→ What to do:
Your task is to give the listing below back word for word, pictures excluded.

• • • •

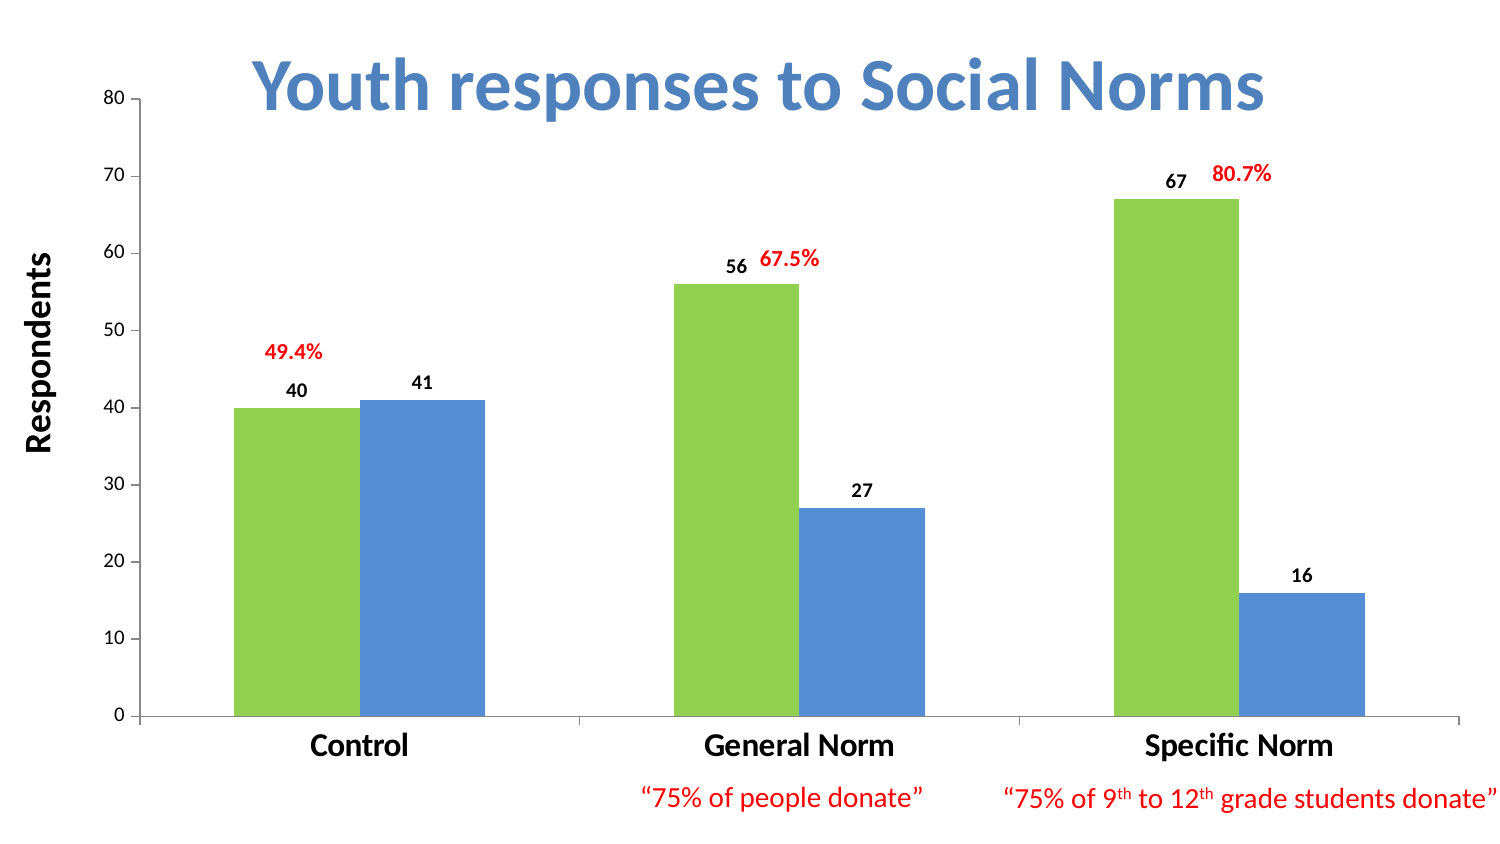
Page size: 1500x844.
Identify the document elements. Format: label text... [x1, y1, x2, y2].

text_box Youth responses to Social Norms [237, 28, 1350, 73]
text_box Respondents [5, 140, 66, 469]
text_box “75% of people donate” [624, 787, 987, 821]
text_box “75% of 9th to 12th grade students donate” [987, 771, 1500, 822]
chart [74, 74, 1488, 779]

• • • •

→ Exercise result:
Page size: 1500x844.
Identify the document elements. Format: label text... [x1, y1, x2, y2].

text_box Youth responses to Social Norms [237, 28, 1350, 73]
text_box Respondents [5, 140, 66, 469]
text_box “75% of people donate” [624, 787, 987, 821]
text_box “75% of 9th to 12th grade students donate” [987, 771, 1500, 822]
chart [74, 74, 1488, 779]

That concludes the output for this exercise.